Pete had always refused to shake his wanderlust. It was his only hopeful quality. Nineteen years, he learned, can give and take everything from someone. He had given up on home long before he even had the privilege to, and his eyes had always been cast ahead, even if they were shaking uncontrollably in his thick skull. On some especially lonely high school evenings, he would pack his only suitcase until it threatened to explode, and he would sit on the edge of the bed and listen to the crickets and frogs and trains call for him from far outside his window. His heart yearned for all of them to know he could hear them and to know that his toes tingled with a similar restlessness. But he could never get himself to leave. He would only drink his own salty tears as he pushed the window shut and kicked his shoes off, falling asleep to the click of a whirling ceiling fan. 
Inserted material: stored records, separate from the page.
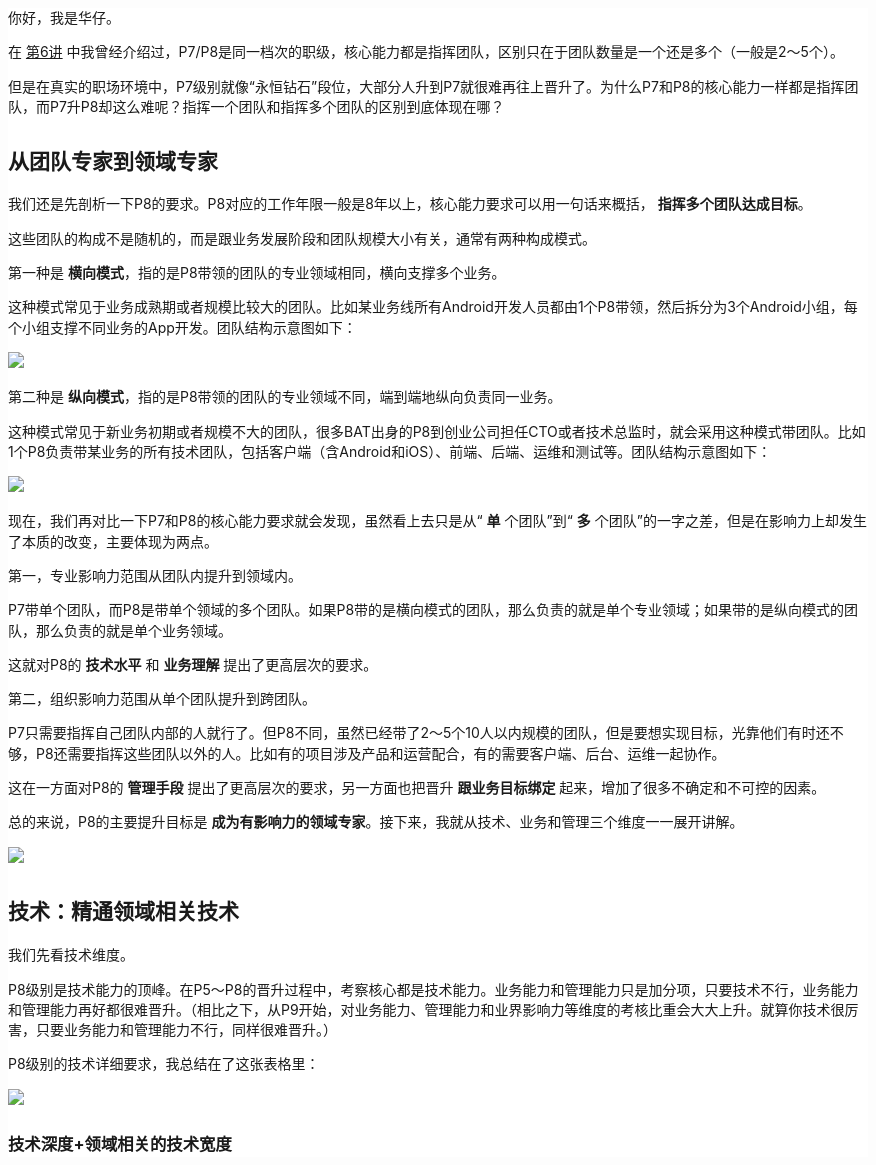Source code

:你好，我是华仔。

在 [第6讲](https://time.geekbang.org/column/article/317813) 中我曾经介绍过，P7/P8是同一档次的职级，核心能力都是指挥团队，区别只在于团队数量是一个还是多个（一般是2～5个）。

但是在真实的职场环境中，P7级别就像“永恒钻石”段位，大部分人升到P7就很难再往上晋升了。为什么P7和P8的核心能力一样都是指挥团队，而P7升P8却这么难呢？指挥一个团队和指挥多个团队的区别到底体现在哪？

## 从团队专家到领域专家

我们还是先剖析一下P8的要求。P8对应的工作年限一般是8年以上，核心能力要求可以用一句话来概括， **指挥多个团队达成目标**。

这些团队的构成不是随机的，而是跟业务发展阶段和团队规模大小有关，通常有两种构成模式。

第一种是 **横向模式**，指的是P8带领的团队的专业领域相同，横向支撑多个业务。

这种模式常见于业务成熟期或者规模比较大的团队。比如某业务线所有Android开发人员都由1个P8带领，然后拆分为3个Android小组，每个小组支撑不同业务的App开发。团队结构示意图如下：

![](https://static001.geekbang.org/resource/image/9e/2c/9ef5e4c647bec38e1bdca97dc7c3fe2c.jpg?wh=2700*1004)

第二种是 **纵向模式**，指的是P8带领的团队的专业领域不同，端到端地纵向负责同一业务。

这种模式常见于新业务初期或者规模不大的团队，很多BAT出身的P8到创业公司担任CTO或者技术总监时，就会采用这种模式带团队。比如1个P8负责带某业务的所有技术团队，包括客户端（含Android和iOS）、前端、后端、运维和测试等。团队结构示意图如下：

![](https://static001.geekbang.org/resource/image/35/0c/35859b4e01b09df17a35965d73d3aa0c.jpg?wh=2700*3190)

现在，我们再对比一下P7和P8的核心能力要求就会发现，虽然看上去只是从“ **单** 个团队”到“ **多** 个团队”的一字之差，但是在影响力上却发生了本质的改变，主要体现为两点。

第一，专业影响力范围从团队内提升到领域内。

P7带单个团队，而P8是带单个领域的多个团队。如果P8带的是横向模式的团队，那么负责的就是单个专业领域；如果带的是纵向模式的团队，那么负责的就是单个业务领域。

这就对P8的 **技术水平** 和 **业务理解** 提出了更高层次的要求。

第二，组织影响力范围从单个团队提升到跨团队。

P7只需要指挥自己团队内部的人就行了。但P8不同，虽然已经带了2～5个10人以内规模的团队，但是要想实现目标，光靠他们有时还不够，P8还需要指挥这些团队以外的人。比如有的项目涉及产品和运营配合，有的需要客户端、后台、运维一起协作。

这在一方面对P8的 **管理手段** 提出了更高层次的要求，另一方面也把晋升 **跟业务目标绑定** 起来，增加了很多不确定和不可控的因素。

总的来说，P8的主要提升目标是 **成为有影响力的领域专家**。接下来，我就从技术、业务和管理三个维度一一展开讲解。

![](https://static001.geekbang.org/resource/image/31/05/31528b48db2265649cd2839b34be6705.jpg?wh=2700*1508)

## 技术：精通领域相关技术

我们先看技术维度。

P8级别是技术能力的顶峰。在P5～P8的晋升过程中，考察核心都是技术能力。业务能力和管理能力只是加分项，只要技术不行，业务能力和管理能力再好都很难晋升。（相比之下，从P9开始，对业务能力、管理能力和业界影响力等维度的考核比重会大大上升。就算你技术很厉害，只要业务能力和管理能力不行，同样很难晋升。）

P8级别的技术详细要求，我总结在了这张表格里：

![](https://static001.geekbang.org/resource/image/90/31/9010063f849021bed1db66b9a6231a31.jpg?wh=2700*1016)

### 技术深度+领域相关的技术宽度
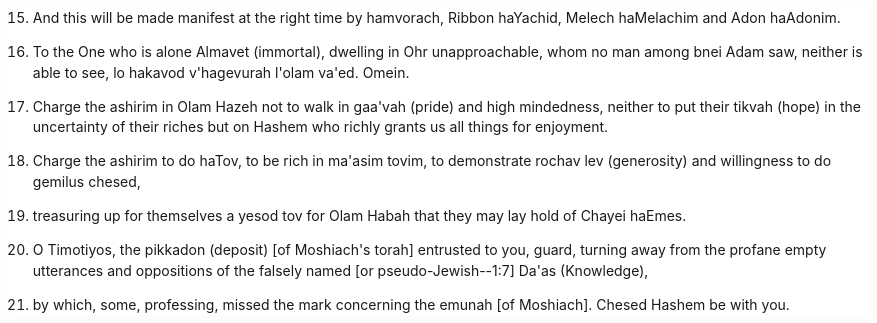 15. And this will be made manifest at the right time by hamvorach, Ribbon haYachid, Melech haMelachim and Adon haAdonim.

16. To the One who is alone Almavet (immortal), dwelling in Ohr unapproachable, whom no man among bnei Adam saw, neither is able to see, lo hakavod v'hagevurah l'olam va'ed. Omein.

17. Charge the ashirim in Olam Hazeh not to walk in gaa'vah (pride) and high mindedness, neither to put their tikvah (hope) in the uncertainty of their riches but on Hashem who richly grants us all things for enjoyment.

18. Charge the ashirim to do haTov, to be rich in ma'asim tovim, to demonstrate rochav lev (generosity) and willingness to do gemilus chesed,

19. treasuring up for themselves a yesod tov for Olam Habah that they may lay hold of Chayei haEmes.

20. O Timotiyos, the pikkadon (deposit) [of Moshiach's torah] entrusted to you, guard, turning away from the profane empty utterances and oppositions of the falsely named [or pseudo-Jewish--1:7] Da'as (Knowledge),

21. by which, some, professing, missed the mark concerning the emunah [of Moshiach].  Chesed Hashem be with you.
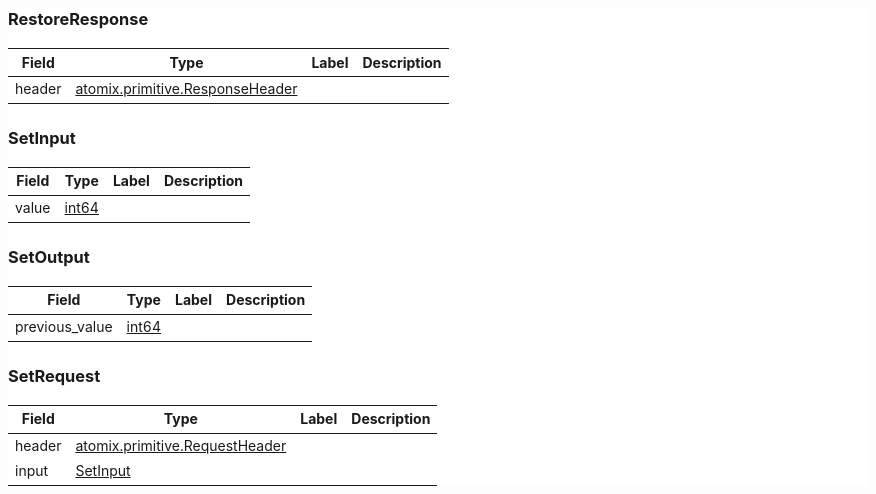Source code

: 


<a name="atomix.primitive.counter.RestoreResponse"></a>

### RestoreResponse



| Field | Type | Label | Description |
| ----- | ---- | ----- | ----------- |
| header | [atomix.primitive.ResponseHeader](#atomix.primitive.ResponseHeader) |  |  |






<a name="atomix.primitive.counter.SetInput"></a>

### SetInput



| Field | Type | Label | Description |
| ----- | ---- | ----- | ----------- |
| value | [int64](#int64) |  |  |






<a name="atomix.primitive.counter.SetOutput"></a>

### SetOutput



| Field | Type | Label | Description |
| ----- | ---- | ----- | ----------- |
| previous_value | [int64](#int64) |  |  |






<a name="atomix.primitive.counter.SetRequest"></a>

### SetRequest



| Field | Type | Label | Description |
| ----- | ---- | ----- | ----------- |
| header | [atomix.primitive.RequestHeader](#atomix.primitive.RequestHeader) |  |  |
| input | [SetInput](#atomix.primitive.counter.SetInput) |  |  |






<a name="atomix.primitive.counter.SetResponse"></a>
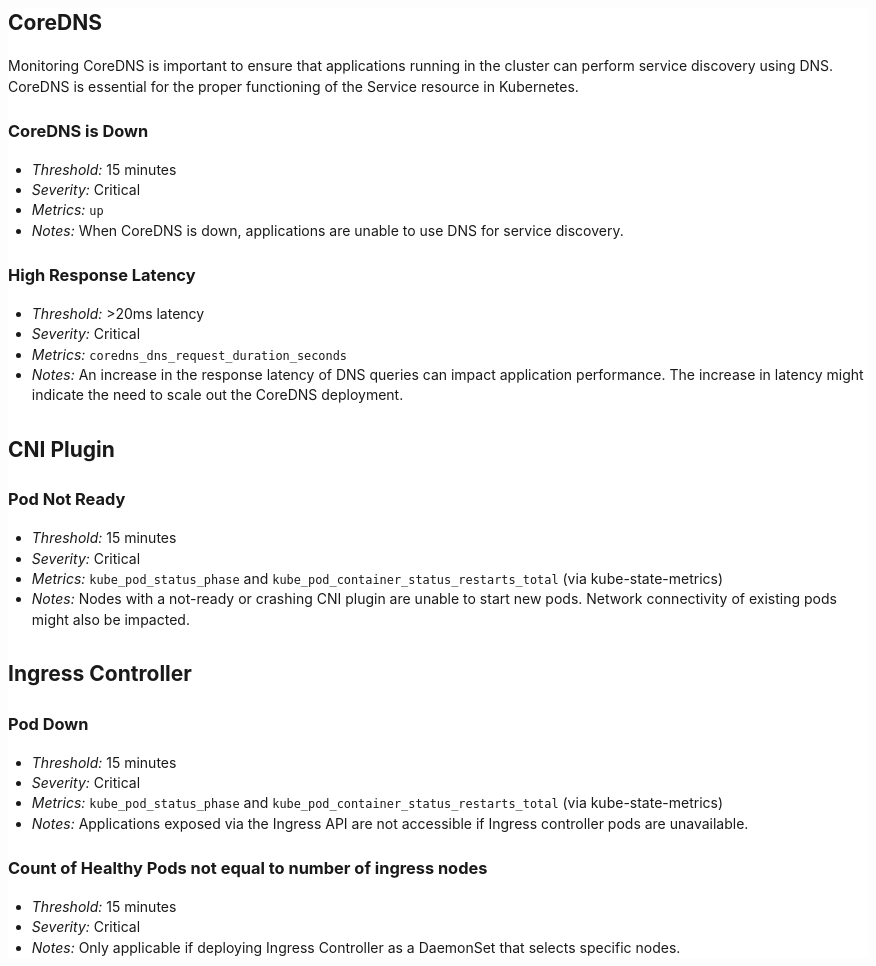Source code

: ## CoreDNS

Monitoring CoreDNS is important to ensure that applications running in the
cluster can perform service discovery using DNS. CoreDNS is essential for the
proper functioning of the Service resource in Kubernetes.

### CoreDNS is Down

-   _Threshold:_ 15 minutes
-   _Severity:_ Critical
-   _Metrics:_ `up`
-   _Notes:_ When CoreDNS is down, applications are unable to use DNS for service
    discovery.

### High Response Latency

-   _Threshold:_ >20ms latency
-   _Severity:_ Critical
-   _Metrics:_ `coredns_dns_request_duration_seconds`
-   _Notes:_ An increase in the response latency of DNS queries can impact
    application performance. The increase in latency might indicate the need to
    scale out the CoreDNS deployment.

## CNI Plugin

### Pod Not Ready

-   _Threshold:_ 15 minutes
-   _Severity:_ Critical
-   _Metrics:_ `kube_pod_status_phase` and
    `kube_pod_container_status_restarts_total` (via kube-state-metrics)
-   _Notes:_ Nodes with a not-ready or crashing CNI plugin are unable to start new
    pods. Network connectivity of existing pods might also be impacted.

## Ingress Controller

### Pod Down

-   _Threshold:_ 15 minutes
-   _Severity:_ Critical
-   _Metrics:_ `kube_pod_status_phase` and
    `kube_pod_container_status_restarts_total` (via kube-state-metrics)
-   _Notes:_ Applications exposed via the Ingress API are not accessible if
    Ingress controller pods are unavailable.

### Count of Healthy Pods not equal to number of ingress nodes

-   _Threshold:_ 15 minutes
-   _Severity:_ Critical
-   _Notes:_ Only applicable if deploying Ingress Controller as a DaemonSet that
    selects specific nodes.
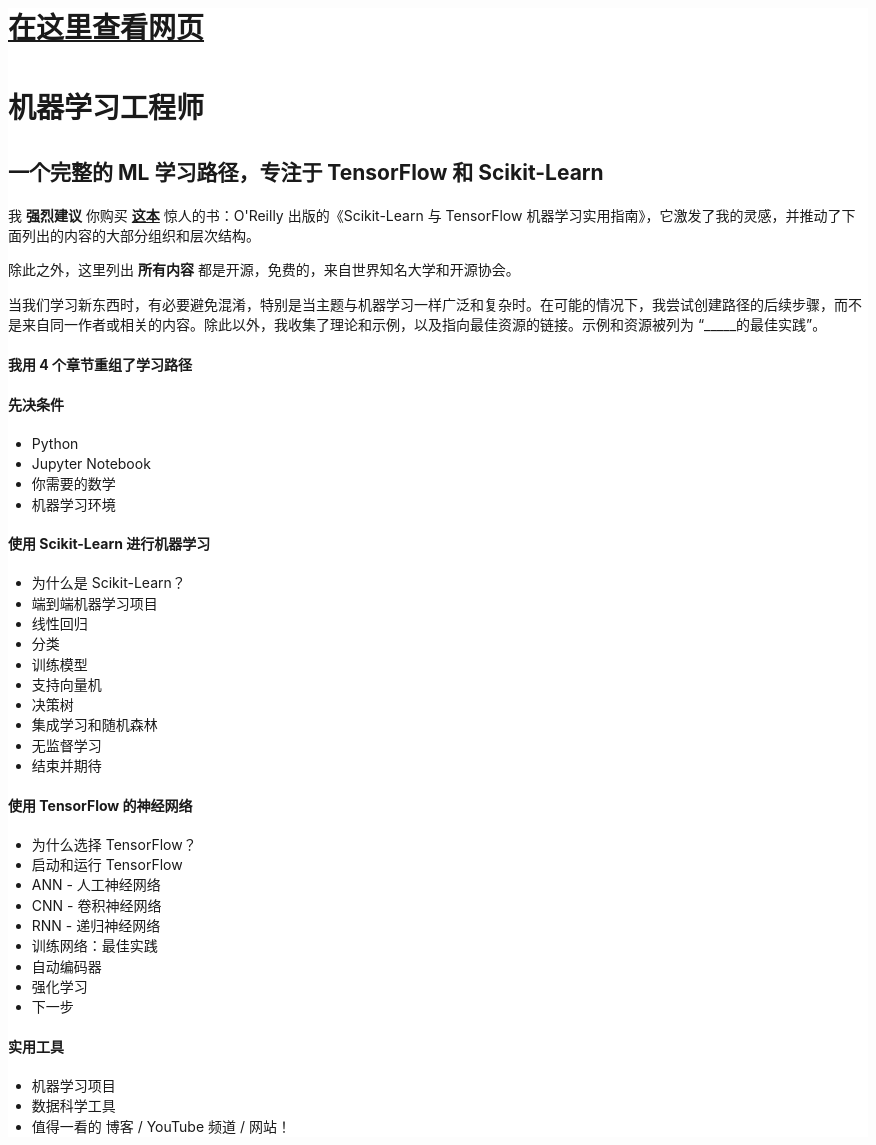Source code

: # [在这里查看网页](https://github.com/clone95/Virgilio/tree/master)
# 机器学习工程师
## 一个完整的 ML 学习路径，专注于 TensorFlow 和 Scikit-Learn

我 **强烈建议** 你购买 [**这本**](https://www.amazon.it/Hands-Machine-Learning-Scikit-Learn-Tensorflow/dp/1491962291/ref=pd_sbs_14_1/260-9599700-1757805?_encoding=UTF8&pd_rd_i=1491962291&pd_rd_r=23993915-4513-11e9-ad92-43c54a5a8a65&pd_rd_w=QNr5b&pd_rd_wg=Si7Nj&pf_rd_p=37660d27-94f1-4ebe-be01-184b332a9b15&pf_rd_r=SF0KMBGABMY3T790JY7Z&psc=1&refRID=SF0KMBGABMY3T790JY7Z) 惊人的书：O'Reilly 出版的《Scikit-Learn 与 TensorFlow 机器学习实用指南》，它激发了我的灵感，并推动了下面列出的内容的大部分组织和层次结构。

除此之外，这里列出 **所有内容** 都是开源，免费的，来自世界知名大学和开源协会。

当我们学习新东西时，有必要避免混淆，特别是当主题与机器学习一样广泛和复杂时。在可能的情况下，我尝试创建路径的后续步骤，而不是来自同一作者或相关的内容。除此以外，我收集了理论和示例，以及指向最佳资源的链接。示例和资源被列为 “_____的最佳实践”。

#### 我用 4 个章节重组了学习路径

#### 先决条件
- Python
- Jupyter Notebook
- 你需要的数学
- 机器学习环境

#### 使用 Scikit-Learn 进行机器学习
- 为什么是 Scikit-Learn？
- 端到端机器学习项目
- 线性回归
- 分类
- 训练模型
- 支持向量机
- 决策树
- 集成学习和随机森林
- 无监督学习
- 结束并期待

#### 使用 TensorFlow 的神经网络
- 为什么选择 TensorFlow？
- 启动和运行 TensorFlow
- ANN - 人工神经网络
- CNN - 卷积神经网络
- RNN - 递归神经网络
- 训练网络：最佳实践
- 自动编码器
- 强化学习
- 下一步

#### 实用工具
- 机器学习项目
- 数据科学工具
- 值得一看的 博客 / YouTube 频道 / 网站！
It was almost strange and difficult to think of his lonely nights, especially since his bed (and backseat) was getting more and more cramped each passing day. He wasn't complaining, though. He'd never been so warm before. He looked over at Mikey, who was half-asleep against the passenger window.  "How are you doing?"

"Hm, me?" Mikey asked, lifting his head. "I could use the bathroom if that's okay with you."

"Read my mind," Pete replied. He looked in his rearview mirror at the angsty heap of limbs in the backseat. A pair of dark eyes emerged from their bottomless sockets and glared back at him. "And you?"